3. Individually, we all carry conflicting arguments, reasons, desires and fears as a sort of contraband we do not declare in customs; they all are so secret that we hardly dare to admit them to ourselves. But these credos have to be unveiled, addressed and debunked - one-by-one.

4. None of us can turn a blind eye on HR violations any longer - out of pure insensitivity and/or political convenience. Period.
Our actions have to flow from the conscious meaning we attribute to the social and political surrounding of where we work.

5. What it ultimately is all about is basically to search for a space inside the system from-which-to-perturb-the-same.

6. We thus need to look for new mechanisms that shift social controls to the poor, the marginalized and those whose rights are being blatantly violated.

7. This will mean engaging in a joint enterprise with a recognizable bond - and, in our case, that bond is HR-understood-as-the-leit-motif-of-development-work. Therefore, important will be the creation of an identity, of a sense of belonging to such a worthy cause...and this Reader attempts just that.

8. Embarking together on the right actions will, for us, mean using factual-truth, moral-and-political-rightness, and anchoring them both in total-sincerity-in-our-inner-thrust.

9. In practical terms, we are called to interpret HR violations by putting them in the context of all the United Nations HR Covenants. HR violations are not meaningful by themselves; the existing codes put them in the right perspective and on the road of being abolished.

10. A machine can be controlled; you, my peers, can only be influenced...and force is not the issue here; the issue is meaning: meaning that will trigger action aimed at structural changes.

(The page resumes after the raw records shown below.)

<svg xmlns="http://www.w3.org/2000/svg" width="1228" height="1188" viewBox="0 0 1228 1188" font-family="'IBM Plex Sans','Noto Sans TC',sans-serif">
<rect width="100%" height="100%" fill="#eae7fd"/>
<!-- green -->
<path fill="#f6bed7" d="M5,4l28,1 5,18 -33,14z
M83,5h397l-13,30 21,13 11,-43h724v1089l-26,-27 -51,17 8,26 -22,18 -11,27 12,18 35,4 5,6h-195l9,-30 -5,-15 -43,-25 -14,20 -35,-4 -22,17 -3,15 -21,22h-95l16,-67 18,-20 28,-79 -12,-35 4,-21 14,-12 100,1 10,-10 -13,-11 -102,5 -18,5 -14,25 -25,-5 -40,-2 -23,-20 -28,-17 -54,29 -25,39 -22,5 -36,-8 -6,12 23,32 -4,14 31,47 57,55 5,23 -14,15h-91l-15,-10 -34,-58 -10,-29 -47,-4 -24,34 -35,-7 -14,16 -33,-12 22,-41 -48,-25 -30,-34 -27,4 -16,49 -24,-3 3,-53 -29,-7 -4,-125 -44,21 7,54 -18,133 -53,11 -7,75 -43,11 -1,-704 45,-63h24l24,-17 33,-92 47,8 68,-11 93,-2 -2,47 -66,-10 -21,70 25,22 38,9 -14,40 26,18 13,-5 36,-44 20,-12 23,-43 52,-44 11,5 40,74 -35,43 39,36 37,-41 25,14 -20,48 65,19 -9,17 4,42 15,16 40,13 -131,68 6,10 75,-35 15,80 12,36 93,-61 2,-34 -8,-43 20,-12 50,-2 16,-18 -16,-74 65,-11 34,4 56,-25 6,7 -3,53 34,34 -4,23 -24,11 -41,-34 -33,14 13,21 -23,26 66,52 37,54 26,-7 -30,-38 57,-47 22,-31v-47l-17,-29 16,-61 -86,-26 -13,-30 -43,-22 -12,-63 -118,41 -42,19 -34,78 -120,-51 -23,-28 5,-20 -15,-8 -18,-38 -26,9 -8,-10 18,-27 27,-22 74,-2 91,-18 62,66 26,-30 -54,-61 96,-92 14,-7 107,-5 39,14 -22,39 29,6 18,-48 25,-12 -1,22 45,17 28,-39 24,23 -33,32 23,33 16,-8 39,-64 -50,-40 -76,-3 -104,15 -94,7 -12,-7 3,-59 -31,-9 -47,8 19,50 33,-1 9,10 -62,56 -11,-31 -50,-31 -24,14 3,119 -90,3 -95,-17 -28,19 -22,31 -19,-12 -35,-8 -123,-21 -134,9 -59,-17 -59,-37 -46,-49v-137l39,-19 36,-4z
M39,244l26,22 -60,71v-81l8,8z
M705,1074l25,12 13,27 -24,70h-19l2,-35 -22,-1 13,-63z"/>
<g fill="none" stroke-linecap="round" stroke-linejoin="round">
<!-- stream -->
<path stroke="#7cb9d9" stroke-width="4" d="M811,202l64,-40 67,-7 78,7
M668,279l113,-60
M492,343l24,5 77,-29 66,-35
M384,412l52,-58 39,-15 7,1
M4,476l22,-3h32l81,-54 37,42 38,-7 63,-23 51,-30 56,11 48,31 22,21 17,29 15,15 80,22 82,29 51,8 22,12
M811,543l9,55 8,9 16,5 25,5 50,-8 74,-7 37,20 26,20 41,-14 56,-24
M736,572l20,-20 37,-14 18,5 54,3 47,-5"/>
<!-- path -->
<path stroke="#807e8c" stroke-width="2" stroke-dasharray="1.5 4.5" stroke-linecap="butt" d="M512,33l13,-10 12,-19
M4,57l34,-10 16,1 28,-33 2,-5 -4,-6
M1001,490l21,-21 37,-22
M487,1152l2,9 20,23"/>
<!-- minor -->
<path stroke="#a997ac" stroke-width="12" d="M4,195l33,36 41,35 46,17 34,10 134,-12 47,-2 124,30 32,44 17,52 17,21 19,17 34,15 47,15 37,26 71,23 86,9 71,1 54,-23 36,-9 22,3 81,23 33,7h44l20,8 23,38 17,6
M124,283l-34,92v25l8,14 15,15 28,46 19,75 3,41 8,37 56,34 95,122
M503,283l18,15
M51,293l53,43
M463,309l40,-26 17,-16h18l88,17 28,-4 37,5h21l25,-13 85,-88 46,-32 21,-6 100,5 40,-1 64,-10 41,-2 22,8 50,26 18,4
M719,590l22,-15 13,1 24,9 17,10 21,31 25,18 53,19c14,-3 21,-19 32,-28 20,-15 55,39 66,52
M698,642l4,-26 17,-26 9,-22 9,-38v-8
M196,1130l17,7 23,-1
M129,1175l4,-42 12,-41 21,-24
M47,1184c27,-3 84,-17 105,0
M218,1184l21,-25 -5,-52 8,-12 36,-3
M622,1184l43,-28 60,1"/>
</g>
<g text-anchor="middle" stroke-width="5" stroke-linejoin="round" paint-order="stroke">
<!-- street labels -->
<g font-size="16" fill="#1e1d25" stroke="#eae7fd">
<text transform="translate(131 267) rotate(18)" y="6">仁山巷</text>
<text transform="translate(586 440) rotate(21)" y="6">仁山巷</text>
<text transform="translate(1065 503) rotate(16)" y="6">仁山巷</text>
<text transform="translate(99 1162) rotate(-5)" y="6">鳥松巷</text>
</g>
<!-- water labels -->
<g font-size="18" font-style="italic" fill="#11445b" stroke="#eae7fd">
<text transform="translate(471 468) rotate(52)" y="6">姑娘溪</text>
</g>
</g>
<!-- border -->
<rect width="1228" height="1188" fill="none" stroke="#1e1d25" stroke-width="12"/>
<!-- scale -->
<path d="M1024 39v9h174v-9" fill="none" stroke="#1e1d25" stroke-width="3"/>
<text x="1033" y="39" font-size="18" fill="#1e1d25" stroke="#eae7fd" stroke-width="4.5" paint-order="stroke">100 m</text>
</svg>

11. Outwardly, our message will have to get through, not only loudly and frequently, but also providing meaning and direction to people. (Where do we need to go so quickly that we cannot stop to look at where-we-are-going and what-we-are-going-through?).

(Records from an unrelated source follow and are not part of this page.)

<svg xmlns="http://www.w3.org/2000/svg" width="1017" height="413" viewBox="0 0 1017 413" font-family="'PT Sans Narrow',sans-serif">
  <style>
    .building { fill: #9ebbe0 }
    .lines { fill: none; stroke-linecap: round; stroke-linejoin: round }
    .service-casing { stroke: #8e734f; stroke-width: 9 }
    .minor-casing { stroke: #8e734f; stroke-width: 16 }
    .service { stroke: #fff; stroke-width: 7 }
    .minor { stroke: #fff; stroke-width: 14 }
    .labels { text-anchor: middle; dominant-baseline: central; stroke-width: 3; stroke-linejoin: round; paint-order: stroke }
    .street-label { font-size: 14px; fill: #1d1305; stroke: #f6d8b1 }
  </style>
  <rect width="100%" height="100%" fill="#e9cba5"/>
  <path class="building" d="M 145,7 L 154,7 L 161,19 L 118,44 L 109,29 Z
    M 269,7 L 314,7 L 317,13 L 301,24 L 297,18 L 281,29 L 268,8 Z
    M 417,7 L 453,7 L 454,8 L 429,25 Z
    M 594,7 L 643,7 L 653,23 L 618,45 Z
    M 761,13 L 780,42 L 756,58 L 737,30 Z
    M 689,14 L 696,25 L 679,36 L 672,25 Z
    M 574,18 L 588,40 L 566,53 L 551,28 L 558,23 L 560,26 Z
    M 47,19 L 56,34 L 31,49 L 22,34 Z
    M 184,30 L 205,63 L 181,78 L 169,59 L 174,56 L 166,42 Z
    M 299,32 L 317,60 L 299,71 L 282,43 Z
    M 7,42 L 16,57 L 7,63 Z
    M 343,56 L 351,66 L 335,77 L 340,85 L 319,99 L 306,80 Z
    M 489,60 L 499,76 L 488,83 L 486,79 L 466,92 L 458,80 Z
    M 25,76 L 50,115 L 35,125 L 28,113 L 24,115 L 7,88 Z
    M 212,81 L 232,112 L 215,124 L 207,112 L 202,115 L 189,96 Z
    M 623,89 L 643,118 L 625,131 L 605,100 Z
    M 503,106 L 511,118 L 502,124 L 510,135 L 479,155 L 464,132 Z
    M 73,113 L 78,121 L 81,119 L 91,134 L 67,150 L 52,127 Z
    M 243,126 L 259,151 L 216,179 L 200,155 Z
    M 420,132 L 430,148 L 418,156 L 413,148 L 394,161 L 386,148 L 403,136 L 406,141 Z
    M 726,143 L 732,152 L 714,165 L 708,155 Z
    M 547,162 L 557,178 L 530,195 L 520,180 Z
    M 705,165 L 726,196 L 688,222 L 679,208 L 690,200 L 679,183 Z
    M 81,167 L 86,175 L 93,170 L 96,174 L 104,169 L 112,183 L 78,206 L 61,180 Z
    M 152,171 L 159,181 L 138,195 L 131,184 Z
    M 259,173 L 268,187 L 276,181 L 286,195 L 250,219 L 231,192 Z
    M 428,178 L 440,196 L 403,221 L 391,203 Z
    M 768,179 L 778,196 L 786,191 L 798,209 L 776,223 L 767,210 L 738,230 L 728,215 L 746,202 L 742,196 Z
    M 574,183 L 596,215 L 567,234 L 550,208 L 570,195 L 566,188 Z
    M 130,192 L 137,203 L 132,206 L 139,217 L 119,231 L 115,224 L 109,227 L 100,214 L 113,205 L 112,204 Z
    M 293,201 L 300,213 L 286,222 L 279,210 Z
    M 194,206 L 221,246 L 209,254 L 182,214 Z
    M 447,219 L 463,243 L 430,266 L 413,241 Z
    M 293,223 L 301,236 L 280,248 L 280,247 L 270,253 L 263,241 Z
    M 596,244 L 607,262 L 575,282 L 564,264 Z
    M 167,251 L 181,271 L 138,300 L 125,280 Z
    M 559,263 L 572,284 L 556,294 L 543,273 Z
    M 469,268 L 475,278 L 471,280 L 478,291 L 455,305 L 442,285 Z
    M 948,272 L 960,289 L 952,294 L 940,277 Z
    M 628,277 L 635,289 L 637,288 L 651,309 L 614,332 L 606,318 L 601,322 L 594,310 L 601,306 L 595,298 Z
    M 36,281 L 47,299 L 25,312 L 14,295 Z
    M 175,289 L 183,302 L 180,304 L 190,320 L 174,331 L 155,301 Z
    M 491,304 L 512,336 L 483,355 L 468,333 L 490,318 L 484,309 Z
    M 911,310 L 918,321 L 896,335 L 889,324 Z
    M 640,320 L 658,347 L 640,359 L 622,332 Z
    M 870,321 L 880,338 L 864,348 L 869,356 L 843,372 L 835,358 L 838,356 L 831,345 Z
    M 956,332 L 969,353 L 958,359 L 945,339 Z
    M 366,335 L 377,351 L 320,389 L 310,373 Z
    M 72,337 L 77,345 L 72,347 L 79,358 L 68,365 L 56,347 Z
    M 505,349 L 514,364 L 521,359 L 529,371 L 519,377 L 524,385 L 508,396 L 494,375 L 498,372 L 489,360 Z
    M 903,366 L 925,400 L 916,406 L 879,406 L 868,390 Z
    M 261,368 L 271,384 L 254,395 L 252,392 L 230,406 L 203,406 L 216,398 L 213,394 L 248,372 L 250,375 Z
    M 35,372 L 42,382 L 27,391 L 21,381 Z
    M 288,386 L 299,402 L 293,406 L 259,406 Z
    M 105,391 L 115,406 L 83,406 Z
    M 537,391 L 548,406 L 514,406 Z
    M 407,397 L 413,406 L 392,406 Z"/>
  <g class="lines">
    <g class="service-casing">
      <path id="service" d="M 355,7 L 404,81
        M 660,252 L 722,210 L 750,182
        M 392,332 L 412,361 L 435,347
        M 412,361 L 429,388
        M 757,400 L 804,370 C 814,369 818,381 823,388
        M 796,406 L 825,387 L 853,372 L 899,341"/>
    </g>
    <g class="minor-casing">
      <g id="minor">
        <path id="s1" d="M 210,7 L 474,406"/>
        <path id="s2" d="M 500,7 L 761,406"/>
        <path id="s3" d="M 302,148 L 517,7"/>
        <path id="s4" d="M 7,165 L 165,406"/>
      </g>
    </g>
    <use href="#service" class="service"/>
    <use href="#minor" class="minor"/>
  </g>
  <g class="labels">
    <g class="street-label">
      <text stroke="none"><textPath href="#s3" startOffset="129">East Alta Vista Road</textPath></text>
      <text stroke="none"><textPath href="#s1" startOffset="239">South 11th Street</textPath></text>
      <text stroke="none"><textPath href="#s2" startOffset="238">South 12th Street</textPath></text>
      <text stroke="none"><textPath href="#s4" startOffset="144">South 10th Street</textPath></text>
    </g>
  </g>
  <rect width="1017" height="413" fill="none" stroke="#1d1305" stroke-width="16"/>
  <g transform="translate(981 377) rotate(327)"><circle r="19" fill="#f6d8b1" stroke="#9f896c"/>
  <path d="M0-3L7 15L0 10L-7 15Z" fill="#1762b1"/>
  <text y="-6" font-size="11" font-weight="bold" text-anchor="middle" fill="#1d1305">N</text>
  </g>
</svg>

12. Our ‘aliveness’ will reside in our practice - in our setting in motion processes of structural change. (In a way, we need to become healers of the collective being, because it is society that is sick).

13. Each of us should engage in multiple dialogues and invite colleagues to join in a process of rethinking and creating a new future that has each of them in it (engaged in the design and implementation of meaningful structural changes); we are not thereby selling-or-bribing-anybody-into-compliant-behaviors.

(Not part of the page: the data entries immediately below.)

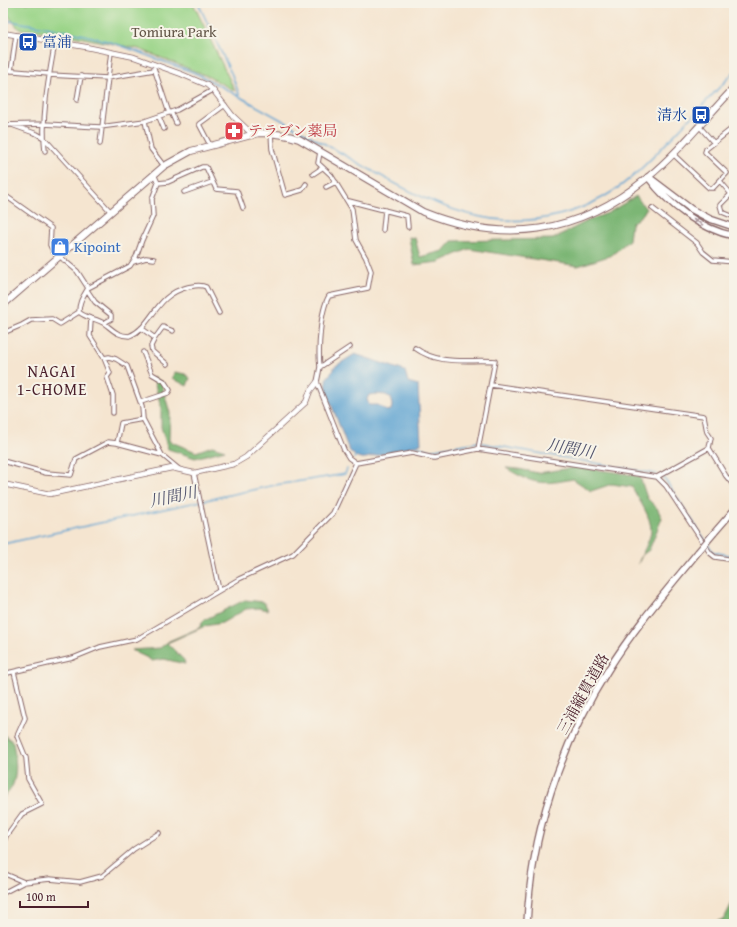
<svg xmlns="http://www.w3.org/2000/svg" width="737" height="927" font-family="'Gentium Book Plus','Noto Serif JP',serif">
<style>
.green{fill:#9ad487;stroke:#727a59}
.forest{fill:#7bb674;stroke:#626a50}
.water{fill:#5ba2d1;stroke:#52607e;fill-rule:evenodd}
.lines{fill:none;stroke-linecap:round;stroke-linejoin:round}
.stream{stroke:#5ba2d1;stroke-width:1.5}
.minor-casing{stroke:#866465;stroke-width:5.5}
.tertiary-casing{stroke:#866465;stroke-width:6}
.primary-casing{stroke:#866465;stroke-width:8}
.trunk-casing{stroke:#866465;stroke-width:8}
.minor{stroke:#fff;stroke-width:3.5}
.tertiary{stroke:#fff;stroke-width:4.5}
.primary{stroke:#fff;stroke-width:5.5}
.trunk{stroke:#fff;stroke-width:6}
.primary-bridge-casing{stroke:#866465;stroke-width:8;stroke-linecap:butt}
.primary-bridge{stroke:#fff;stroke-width:5.5}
.oneway{fill:#ae9aa0}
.labels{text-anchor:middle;stroke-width:4;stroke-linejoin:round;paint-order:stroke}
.park-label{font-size:15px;fill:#625547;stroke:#f7f3e8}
.transit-label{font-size:15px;fill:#164399;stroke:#f7f3e8;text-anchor:start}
.health-label{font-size:15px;fill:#be3a42;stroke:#f7f3e8;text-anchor:start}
.shop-label{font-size:15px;fill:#366cbe;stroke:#f7f3e8;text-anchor:start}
.street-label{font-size:15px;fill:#4a1f2b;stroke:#f7f3e8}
.neighbourhood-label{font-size:16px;letter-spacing:1px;fill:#4a1f2b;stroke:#f7f3e8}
.water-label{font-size:16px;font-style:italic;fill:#51536d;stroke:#f7f3e8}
</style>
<rect width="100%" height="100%" fill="#f7f3e8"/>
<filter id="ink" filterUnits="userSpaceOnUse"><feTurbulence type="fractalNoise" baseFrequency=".025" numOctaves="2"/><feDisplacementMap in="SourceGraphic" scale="8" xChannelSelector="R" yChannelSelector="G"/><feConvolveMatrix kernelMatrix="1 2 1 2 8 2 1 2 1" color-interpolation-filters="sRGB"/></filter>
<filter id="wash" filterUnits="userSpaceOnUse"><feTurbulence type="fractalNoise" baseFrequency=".012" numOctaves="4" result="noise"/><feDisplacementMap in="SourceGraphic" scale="16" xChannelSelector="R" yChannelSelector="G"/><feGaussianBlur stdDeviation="0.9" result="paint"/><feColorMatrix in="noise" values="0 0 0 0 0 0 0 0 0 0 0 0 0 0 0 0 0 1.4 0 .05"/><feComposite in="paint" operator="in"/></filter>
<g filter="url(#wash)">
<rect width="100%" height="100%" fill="#f5e5d0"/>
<!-- green -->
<path class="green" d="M3,3h190l42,88 -28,-15 -68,-27 -86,-17 -34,-3 -16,-20z"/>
<!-- forest -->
<path class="forest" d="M636,196l10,13 -3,5 -12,10 -2,16 -17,15 -34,11 -109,-17 -30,13 -25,3 -5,-28 6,1 5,19 23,-6 9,-10 101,-2 36,-19 19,-7z
M175,372l10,2 5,4 -3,8 -15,-8z
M153,377l11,7 -1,5 7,24 -1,28 27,11 16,-6 13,4 -30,8 -27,-9 -7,-22v-20z
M577,467c21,4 43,4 63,10l7,21 10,10 5,10 -13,32 -7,5 -4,9c3,-8 13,-26 13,-33 0,-16 -12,-30 -19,-44l-20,-3 -21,7 -18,-12c-31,6 -39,6 -67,-11l13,1 19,4z
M245,600l19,2 4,8 -9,-2 -13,1 -24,14 -17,3 -38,17 17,17 1,4 -21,-5 -12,2c-6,-5 -13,-6 -20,-11l28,-2 9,-7 30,-13 5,-8z
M3,734l10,8c3,18 7,44 -10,55z
M734,899v25h-27l17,-5z"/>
<!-- water -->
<path class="water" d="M355,354l50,17 3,11 10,3 3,59 -55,14c-8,1 -14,-3 -18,-10l-21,-55 -1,-14 8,-9v-3zM376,394l10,1 5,3 1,8 -1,4 -4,1 -9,-6h-9l-2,-6 2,-4z"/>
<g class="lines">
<!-- stream -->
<path class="stream" d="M198,3l34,72 8,22
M3,16l6,5c33,5 69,11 101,21 19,6 36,13 55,20 12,5 26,8 38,15 44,23 87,48 131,72 83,47 160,100 258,54 35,-16 59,-44 85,-71 19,-20 38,-40 57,-60
M482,443l175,31
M415,446l14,4 49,-8
M354,458l3,-3
M664,478l41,62
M707,543l6,9 21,4
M3,544l272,-59 65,-10 5,-1 2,-5"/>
</g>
</g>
<g filter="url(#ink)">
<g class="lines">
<!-- minor casing -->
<g class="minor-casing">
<path id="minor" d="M154,68l15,45
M3,70l46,4
M11,71l5,-36
M49,75l58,3 47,-8
M77,100l4,-24
M171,112l5,11
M159,117l5,12
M3,125l41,-1 56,3 45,-6
M12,125l25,9 7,4 67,74
M699,126l15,17
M271,133l1,16 13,46 17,-5 4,-6
M100,144l11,-92
M210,145l-11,-21 26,-19
M45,151c-4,-36 4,-74 10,-109
M673,154l36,34h4l14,-15 -22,-21 1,-3 28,-22
M164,166l-13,-17 -6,-28 32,-11 36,-20
M313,174l9,-6
M720,181l11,13 -11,11 2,7 12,5
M158,183l10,-1 34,-15h4l10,22 21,2 6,17
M326,187l10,-5
M184,192l28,-10
M3,194l48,34 -1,17 3,6 24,20 11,17c-5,9 -9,13 -9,24 8,7 17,6 26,12 8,6 13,12 24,12 24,-9 25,-41 59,-49 6,-1 12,-3 18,0l13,26
M349,201l58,15 1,11
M652,208l45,35 6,9 10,8 21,2
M383,230l2,-20
M133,262l13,-4 8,1
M88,288l42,-22 6,-9 6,-17 11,-24 -1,-17 6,-16 -4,-9
M87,290l8,12 16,13v4l-7,4
M91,319l-1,17 14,22 6,15 -3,4 6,18v18
M141,328l14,10
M3,333l19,-8 9,-5 21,-1 8,5 19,-12
M350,347l-30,20 -3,15 27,68 5,8 7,5 56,-10 22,5 44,-9 179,28 52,-29
M415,348c25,18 52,11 80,13l-17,88
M104,358l5,-1 7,2 11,7 15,41 1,12 19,36
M167,364l-15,-13 -1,-5 4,-8 8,-11 10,4
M320,367c-2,-17 0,-56 9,-71l39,-8 3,-17 -5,-13 -10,-18 -4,-31 -21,-34 -13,-12 2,-11
M491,385l213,31 3,16 4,6 -2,10 17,28 8,10
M141,402l27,-9 2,-3 -6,-9 -12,-7 -9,-22
M117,443l4,-20 22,-4
M3,461l43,12 25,2 5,-16 32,-17 9,1 45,12 17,14
M194,473l25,117
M657,477l9,9 44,67 5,4 19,3
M3,674l70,-16 27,-11 37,-8 102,-60 54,-25 40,-41 23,-50
M3,844l3,-8 16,-22 20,-10 -14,-25 -2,-21 -9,-22 8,-18 -11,-46
M3,873l21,9
M3,893l21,-11 26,-3 30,3 22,-6 32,-27 25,-16"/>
</g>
<!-- tertiary casing -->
<g class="tertiary-casing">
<path id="tertiary" d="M3,33l83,14 48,10 47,17 26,11 6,5 20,26 19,18
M3,484l47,10 122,-26 22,5 40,-9 12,-7 60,-55 4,-11 7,-9"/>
</g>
<!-- primary casing -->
<g class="primary-casing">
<path id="primary" d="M648,177c21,28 52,52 86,59
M650,178l41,31 19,10 24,8
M714,533l20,-23
M527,924c4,-90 33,-178 81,-254 26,-42 59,-80 90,-118"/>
</g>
<!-- trunk casing -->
<g class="trunk-casing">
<path id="trunk" d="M3,305l161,-139 27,-15 68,-18c15,0 26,1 40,6l124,73c82,33 155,22 224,-34 32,-26 59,-61 87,-90"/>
</g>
<!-- minor -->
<use href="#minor" class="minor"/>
<!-- tertiary -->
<use href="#tertiary" class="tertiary"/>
<!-- primary -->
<use href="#primary" class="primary"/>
<!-- trunk -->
<use href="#trunk" class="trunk"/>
<!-- primary-bridge casing -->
<g class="primary-bridge-casing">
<path id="primary-bridge" d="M698,552l16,-19"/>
</g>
<!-- primary-bridge -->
<use href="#primary-bridge" class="primary-bridge"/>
</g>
<!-- one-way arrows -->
<defs><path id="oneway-solid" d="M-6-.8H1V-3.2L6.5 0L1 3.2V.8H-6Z"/></defs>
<use class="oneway" href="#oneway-solid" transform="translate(698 222) rotate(-149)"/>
</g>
<!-- icons -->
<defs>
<g id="bus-square" transform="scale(1)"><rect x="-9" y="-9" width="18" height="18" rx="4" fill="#1a4fb4" stroke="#f7f3e8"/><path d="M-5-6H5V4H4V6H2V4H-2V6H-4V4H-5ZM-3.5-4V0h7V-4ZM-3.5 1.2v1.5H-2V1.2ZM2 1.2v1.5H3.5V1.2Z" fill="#fff"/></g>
<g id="pharmacy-square" transform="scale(1)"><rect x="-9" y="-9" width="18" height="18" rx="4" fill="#e0444e" stroke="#f7f3e8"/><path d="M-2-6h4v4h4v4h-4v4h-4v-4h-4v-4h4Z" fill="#fff"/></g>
<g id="shop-square" transform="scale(1)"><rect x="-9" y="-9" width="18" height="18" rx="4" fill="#3f7fe0" stroke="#f7f3e8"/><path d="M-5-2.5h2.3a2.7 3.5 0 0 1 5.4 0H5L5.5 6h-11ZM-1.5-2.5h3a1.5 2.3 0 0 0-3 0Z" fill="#fff"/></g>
</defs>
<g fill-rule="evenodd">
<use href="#bus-square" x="28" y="42"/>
<use href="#bus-square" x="701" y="115"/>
<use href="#pharmacy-square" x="234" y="131"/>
<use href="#shop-square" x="60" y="247"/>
</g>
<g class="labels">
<!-- park labels -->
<g class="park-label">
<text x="174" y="37">Tomiura Park</text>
</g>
<!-- transit labels -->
<g class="transit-label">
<text x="42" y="47">富浦</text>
<text x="687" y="120" text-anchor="end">清水</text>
</g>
<!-- health labels -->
<g class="health-label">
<text x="248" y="136">テラブン薬局</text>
</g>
<!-- shop labels -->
<g class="shop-label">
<text x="74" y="252">Kipoint</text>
</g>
<!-- street labels -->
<g class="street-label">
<text transform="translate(583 694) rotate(-61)" y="5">三浦縦貫道路</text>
</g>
<!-- neighbourhood labels -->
<g class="neighbourhood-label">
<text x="52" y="377">NAGAI<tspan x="52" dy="18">1-CHOME</tspan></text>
</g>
<!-- water labels -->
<g class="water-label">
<text transform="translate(571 448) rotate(10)" y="6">川間川</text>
<text transform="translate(173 496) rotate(-12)" y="6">川間川</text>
</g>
</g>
<!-- margin -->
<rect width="737" height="927" fill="none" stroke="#f7f3e8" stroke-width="16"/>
<!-- scale -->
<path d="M20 901v6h68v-6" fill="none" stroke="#4a1f2b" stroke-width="2"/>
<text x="26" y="901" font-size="12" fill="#4a1f2b" stroke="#f7f3e8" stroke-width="3" paint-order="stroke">100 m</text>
</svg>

14. We are at a point of crisis: the system may either break down or it may break through to a new state; every one of us counts to pave the way for the latter to become the final outcome.

15. We already undertake and carry out projects to help others and, in the process, discover great satisfaction. But we also witness extreme injustice which gradual changes will not overturn; we need those major breakthroughs. Only meaningful structural disturbances will lead to a new order. (As in complexity theory, chaos or major crises are the breeding ground for radical change...).

16. We work on a type of development of ‘doing-things’ and have no proposals for a development-that-fosters-liberation-from- (evident) oppression; without such proposals, we are left not knowing what all the doing is for.

17. Hope is not the conviction that something will turn out well, but the certainty that something makes sense - regardless of how it turns out. (Vaclav Havel)

Claudio Schuftan, Ho Chi Minh City
cschuftan@phmovement.org

Through much of this Reader I distilled arguments found in several issues of D+C the German development journal, the book ‘The Hidden Connections’, by Fritjof Capra, the book ‘Heading South, Looking North’ by Ariel Dorfman and the book ‘Refugiado del Iraq Milenario’ by Claudio Sepulveda.